Rottura Fitd-Ccb, Carige torna preda risiko banche. Banco Bpm-Bper, M&A più vicina, con fuga Castagna da grana UniCredit-Mps
Carige torna sul mercato, con Cassa Centrale Banca, azionista con una quota dell’8,3%, che decide di non esercitare l’opzione per l’acquisto della quota dell’80% detenuta dal maggiore azionista, l’Fitd (Fondo interbancario di tutela dei depositi). Sono terminate con un flop le trattative tra due principali azionisti della banca genovese, come paventato tra l’altro negli ultimi giorni. D’altronde, all’Fitd deve essere risultata particolarmente indigesta la proposta di Ccb, che – secondo alcune fonti – si sarebbe detta disposta a esercitare l’opzione al prezzo di 1 euro, con tanto di dote da 500 milioni, proponendo insomma di replicare il modello Intesa SanPaolo-banche venete.
La proposta era stata riportata da Il Messaggero, che aveva già qualche giorno fa delineato uno scenario M&A per l’istituto genovese:
A questo punto, aveva scritto il quotidiano, l’Fitd “potrebbe tenersi per altri 6-8 mesi l’istituto, in attesa di aggregarlo a uno dei nuovi poli attesi, come Agricole-CreVal o le fusioni che avranno quali protagonisti UniCredit, Mps, Banco BPM, Bper“.
E di fatto il ritorno di Carige nel risiko bancario viene ripreso oggi anche da Il Sole 24 ore: “Carige potrebbe essere un tassello ‘adattabile’ a più incastri: da Credit Agricole, che però fino a giugno è impegnata con l’Opa su Creval, a Bper, che secondo rumors sarebbe destinata a ‘sposarsi’ con BancoBpm. Tra i potenziali candidati ci sarebbe anche UniCredit, che però avrà altri dossier su cui ragionare prioritariamente, da Mps a BancoBpm a Mediobanca. Nelle trattative, il Fitd farà valere i fattori di forza della propria controllata: gli elevati ratio patrimoniali, la qualità degli attivi e il tesoretto delle Dta. L’obiettivo è vendere entro l’anno, anche per consentire all’acquirente di sfruttare i benefici sulle Dta, con la firma nella seconda parte dell’anno”.

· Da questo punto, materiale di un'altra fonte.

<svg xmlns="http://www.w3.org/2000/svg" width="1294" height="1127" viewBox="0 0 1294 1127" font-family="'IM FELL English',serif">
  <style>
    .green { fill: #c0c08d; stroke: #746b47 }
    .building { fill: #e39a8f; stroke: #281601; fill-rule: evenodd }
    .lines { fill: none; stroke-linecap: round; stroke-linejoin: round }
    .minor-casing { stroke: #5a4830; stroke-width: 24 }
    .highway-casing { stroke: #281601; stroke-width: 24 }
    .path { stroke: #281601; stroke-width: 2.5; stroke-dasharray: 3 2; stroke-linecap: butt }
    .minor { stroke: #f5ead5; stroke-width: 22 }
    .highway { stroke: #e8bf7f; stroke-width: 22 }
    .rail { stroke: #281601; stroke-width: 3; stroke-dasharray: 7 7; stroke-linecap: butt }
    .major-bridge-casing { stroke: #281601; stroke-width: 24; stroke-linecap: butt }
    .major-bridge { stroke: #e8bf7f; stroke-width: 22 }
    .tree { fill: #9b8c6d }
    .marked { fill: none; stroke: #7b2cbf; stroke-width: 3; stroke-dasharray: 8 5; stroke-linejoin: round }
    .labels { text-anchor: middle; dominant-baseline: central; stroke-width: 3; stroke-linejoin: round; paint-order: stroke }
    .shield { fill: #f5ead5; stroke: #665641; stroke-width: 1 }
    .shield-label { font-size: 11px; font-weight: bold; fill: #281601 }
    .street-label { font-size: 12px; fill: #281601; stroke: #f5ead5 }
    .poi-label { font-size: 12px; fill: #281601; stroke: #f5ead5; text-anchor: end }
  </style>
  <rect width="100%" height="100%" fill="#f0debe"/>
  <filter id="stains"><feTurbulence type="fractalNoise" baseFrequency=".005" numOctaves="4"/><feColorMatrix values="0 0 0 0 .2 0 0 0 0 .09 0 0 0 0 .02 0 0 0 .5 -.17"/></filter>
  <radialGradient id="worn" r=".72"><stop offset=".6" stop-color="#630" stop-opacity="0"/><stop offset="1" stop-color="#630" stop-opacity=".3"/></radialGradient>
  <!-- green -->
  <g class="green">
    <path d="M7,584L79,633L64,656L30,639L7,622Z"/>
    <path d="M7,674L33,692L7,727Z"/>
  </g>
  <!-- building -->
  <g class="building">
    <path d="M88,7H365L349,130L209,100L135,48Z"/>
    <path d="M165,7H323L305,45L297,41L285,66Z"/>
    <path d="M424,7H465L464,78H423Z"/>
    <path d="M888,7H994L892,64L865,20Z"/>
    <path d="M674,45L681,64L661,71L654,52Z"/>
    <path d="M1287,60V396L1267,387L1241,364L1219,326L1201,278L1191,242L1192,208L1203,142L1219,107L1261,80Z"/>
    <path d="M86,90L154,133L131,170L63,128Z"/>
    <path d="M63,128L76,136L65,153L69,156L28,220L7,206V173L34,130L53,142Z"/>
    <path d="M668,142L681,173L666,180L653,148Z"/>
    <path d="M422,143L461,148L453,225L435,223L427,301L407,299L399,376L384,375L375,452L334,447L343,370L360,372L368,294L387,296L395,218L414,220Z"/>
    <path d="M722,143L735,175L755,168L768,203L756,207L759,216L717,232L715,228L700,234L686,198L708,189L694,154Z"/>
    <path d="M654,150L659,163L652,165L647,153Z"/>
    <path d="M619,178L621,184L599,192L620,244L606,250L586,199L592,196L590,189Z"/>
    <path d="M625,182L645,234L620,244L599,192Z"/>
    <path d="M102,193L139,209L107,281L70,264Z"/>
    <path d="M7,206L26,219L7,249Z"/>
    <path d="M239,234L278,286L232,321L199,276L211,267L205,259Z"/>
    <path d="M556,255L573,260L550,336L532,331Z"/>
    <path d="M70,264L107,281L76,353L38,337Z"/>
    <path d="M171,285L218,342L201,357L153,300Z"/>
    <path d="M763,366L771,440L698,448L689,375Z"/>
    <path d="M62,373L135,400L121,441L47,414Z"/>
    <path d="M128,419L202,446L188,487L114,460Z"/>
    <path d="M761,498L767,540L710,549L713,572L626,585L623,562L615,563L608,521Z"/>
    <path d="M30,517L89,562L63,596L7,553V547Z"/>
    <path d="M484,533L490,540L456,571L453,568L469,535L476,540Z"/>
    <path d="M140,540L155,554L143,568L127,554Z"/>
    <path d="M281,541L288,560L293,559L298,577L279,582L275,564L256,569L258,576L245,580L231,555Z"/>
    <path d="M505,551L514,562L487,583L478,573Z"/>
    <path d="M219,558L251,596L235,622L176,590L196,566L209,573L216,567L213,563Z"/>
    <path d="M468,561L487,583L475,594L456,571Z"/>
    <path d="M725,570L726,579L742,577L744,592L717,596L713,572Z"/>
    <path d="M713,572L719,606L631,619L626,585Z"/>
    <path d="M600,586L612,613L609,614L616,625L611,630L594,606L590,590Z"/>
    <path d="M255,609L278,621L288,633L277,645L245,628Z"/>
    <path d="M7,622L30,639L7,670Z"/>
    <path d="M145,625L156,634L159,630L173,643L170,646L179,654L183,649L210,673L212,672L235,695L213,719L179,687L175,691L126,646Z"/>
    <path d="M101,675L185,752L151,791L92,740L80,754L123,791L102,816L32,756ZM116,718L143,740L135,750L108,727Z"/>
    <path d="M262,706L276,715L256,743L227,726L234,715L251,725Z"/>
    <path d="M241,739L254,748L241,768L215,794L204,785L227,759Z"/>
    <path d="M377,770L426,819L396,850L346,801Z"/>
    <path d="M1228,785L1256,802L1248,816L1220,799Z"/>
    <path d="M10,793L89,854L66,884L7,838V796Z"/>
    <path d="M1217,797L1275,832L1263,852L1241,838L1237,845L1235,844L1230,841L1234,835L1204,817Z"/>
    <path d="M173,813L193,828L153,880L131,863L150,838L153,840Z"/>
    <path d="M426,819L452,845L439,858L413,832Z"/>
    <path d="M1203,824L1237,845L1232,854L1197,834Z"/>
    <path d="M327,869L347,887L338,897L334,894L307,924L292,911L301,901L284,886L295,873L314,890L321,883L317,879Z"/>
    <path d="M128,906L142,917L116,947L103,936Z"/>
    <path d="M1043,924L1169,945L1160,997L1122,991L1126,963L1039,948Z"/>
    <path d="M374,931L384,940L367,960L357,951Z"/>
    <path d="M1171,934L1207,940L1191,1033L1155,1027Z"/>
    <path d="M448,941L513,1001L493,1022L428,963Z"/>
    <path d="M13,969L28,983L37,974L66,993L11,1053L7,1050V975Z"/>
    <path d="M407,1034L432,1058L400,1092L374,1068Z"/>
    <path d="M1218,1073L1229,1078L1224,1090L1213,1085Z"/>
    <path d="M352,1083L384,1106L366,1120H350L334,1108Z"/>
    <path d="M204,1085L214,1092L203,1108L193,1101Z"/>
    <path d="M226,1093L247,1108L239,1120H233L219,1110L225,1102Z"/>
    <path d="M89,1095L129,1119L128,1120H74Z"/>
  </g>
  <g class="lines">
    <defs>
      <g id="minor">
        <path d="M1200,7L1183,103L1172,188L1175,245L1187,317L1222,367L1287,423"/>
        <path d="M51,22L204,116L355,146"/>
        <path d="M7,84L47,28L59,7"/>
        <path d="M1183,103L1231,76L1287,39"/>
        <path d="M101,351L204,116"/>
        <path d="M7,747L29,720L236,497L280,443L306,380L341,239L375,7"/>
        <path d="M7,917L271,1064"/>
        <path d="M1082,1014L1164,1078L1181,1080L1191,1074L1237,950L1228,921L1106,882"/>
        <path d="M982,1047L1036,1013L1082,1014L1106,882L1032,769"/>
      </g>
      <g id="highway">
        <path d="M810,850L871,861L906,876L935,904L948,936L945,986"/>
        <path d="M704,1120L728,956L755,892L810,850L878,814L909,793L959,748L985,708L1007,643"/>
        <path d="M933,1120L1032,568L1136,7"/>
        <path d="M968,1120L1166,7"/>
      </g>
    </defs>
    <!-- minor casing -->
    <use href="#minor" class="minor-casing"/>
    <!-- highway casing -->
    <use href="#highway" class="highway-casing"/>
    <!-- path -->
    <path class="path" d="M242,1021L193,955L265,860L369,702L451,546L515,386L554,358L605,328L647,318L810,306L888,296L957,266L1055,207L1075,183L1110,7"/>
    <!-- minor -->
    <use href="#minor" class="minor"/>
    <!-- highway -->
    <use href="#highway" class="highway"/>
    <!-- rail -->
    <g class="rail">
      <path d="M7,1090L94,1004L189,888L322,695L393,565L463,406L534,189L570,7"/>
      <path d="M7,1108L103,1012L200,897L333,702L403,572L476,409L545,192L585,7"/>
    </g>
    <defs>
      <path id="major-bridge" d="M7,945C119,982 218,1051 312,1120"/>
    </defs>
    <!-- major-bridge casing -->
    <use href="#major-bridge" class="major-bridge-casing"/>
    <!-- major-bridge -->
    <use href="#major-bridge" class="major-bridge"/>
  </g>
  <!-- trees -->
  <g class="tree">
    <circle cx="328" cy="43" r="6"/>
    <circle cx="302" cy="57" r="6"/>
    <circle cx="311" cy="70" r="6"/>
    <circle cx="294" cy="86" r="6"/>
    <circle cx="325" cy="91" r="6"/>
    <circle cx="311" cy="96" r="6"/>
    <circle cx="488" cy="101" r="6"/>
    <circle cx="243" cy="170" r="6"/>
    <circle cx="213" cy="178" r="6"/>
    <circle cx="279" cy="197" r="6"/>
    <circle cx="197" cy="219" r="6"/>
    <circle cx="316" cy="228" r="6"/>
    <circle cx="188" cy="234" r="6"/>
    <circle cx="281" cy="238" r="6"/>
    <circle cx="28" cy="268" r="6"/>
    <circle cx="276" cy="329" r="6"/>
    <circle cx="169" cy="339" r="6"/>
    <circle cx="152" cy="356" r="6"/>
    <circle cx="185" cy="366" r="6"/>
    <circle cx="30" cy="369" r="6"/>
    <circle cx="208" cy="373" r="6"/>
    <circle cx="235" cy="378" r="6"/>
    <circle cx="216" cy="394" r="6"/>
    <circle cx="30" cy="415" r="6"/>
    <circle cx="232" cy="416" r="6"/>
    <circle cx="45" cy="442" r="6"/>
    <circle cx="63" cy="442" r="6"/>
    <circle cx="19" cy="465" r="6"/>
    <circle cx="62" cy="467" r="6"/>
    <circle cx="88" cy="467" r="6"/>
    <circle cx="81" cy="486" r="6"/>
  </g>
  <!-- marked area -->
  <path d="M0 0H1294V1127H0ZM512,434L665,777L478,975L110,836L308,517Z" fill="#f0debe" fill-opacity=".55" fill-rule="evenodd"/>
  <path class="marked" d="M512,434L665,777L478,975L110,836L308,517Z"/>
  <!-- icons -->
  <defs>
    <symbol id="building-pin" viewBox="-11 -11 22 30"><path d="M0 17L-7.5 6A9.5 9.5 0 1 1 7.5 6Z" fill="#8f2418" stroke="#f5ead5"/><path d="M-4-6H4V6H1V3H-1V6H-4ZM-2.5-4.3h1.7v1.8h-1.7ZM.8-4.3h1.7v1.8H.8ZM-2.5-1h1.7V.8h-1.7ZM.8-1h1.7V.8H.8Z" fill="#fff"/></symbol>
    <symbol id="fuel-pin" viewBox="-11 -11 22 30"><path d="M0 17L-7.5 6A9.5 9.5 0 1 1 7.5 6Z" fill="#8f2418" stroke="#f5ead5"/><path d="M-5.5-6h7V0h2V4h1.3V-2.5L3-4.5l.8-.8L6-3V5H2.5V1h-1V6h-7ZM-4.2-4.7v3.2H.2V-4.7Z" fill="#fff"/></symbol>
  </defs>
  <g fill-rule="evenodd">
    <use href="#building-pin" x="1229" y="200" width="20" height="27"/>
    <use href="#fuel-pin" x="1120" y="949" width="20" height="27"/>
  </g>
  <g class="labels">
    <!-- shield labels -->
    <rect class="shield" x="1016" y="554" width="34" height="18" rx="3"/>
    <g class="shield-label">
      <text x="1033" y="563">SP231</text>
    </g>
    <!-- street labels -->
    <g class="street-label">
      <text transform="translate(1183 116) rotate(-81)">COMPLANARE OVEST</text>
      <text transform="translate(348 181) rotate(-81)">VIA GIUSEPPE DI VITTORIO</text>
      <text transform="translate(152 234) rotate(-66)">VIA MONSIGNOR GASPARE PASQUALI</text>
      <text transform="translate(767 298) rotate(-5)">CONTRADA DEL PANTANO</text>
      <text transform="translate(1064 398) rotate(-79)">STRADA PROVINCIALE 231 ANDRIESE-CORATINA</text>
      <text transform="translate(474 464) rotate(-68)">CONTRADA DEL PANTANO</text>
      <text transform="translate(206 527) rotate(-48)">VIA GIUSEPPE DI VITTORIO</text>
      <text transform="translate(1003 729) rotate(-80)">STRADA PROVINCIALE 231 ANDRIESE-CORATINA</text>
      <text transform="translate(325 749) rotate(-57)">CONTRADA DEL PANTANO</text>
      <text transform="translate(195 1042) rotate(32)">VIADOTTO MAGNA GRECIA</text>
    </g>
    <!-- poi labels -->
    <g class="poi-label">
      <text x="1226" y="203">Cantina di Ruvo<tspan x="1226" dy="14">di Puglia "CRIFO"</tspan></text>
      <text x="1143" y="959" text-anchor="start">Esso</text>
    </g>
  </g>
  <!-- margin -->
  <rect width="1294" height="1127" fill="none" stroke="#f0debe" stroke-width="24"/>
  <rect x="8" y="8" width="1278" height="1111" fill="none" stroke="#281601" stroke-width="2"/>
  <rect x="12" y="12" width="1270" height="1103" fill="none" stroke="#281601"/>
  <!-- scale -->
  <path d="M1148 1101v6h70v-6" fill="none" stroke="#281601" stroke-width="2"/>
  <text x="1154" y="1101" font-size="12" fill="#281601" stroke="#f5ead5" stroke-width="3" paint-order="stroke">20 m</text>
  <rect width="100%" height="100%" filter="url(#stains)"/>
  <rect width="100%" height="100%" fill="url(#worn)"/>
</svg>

Reuters ricorda che Carige è controllata per l’80% dal Fondo interbancario di tutela dei depositi, che è finanziato dai contribuiti delle banche italiane, e che ha salvato l’istituto nel 2019, iniettando 600 milioni di euro con l’acquisizione di una partecipazione che ora vale 104 milioni di euro. In quanto fondo finanziato dagli istituti di credito, l’Fitd non può essere un investitore di lungo periodo della banca. Proprio oggi sarà fatta maggiore chiarezza, con la riunione del cda che, molto probabilmente, rinnoverà il proprio supporto alla banca nel breve termine, sondando contestualmente altre opzioni.
I tempi del risiko bancario del made in Italy starebbero intanto accelerando, vedendo protagonisti altri player. Il Messaggero oggi riporta che BPM e Bper sarebbero infatti più vicine, riprendendo anche il dossier Carige: “se da un lato il fondo interbancario sta per rimettere sul mercato Carige, dopo la lettera di Ccb con la quale si è ritirata dall’obbligo di acquistare l’80%, dall’altro due settimane fa (primi giorni di marzo) Giuseppe Castagna (numero uno di Banco BPM) e Carlo Cimbri (ad di Unipol, maggiore azionista di Bper con il 19%), avrebbero di nuovo affrontato il tema della fusione tra Banco Bpm e Bper. Il nuovo colloquio sarebbe servito a tenere desta l’idea di un terzo polo italiano con un quota di mercato del 19,5% ma anche per sfuggire – soprattutto da parte di Piazza Meda – all’attrazione del disegno di Orcel (nuovo AD di UniCredit), che potrebbe puntare a una combinazione a tre: UniCredit- Banco Bpm-Mps“.
In tutto, questo, vale la pena di riprendere le dichiarazioni del governatore della Liguria Giovanni Toti che, sul caso Carige, ha mostrato apertura verso la proposta del numero uno della Fabi, Lando Maria Sileoni: Sileoni è persona competente e conosce molto bene la materia bancaria. Ritengo interessanre la sua proposta: mettere insieme tre poderosi interventi pubblici come quelli di Carige, Mps e Bari (Popolare di Bari) può avere un senso, se l’oboettivo finale è quello di creare una solida banca punblica, molto radicata nei territori di riferimento, senza toccare i marchi e l’occupazione”.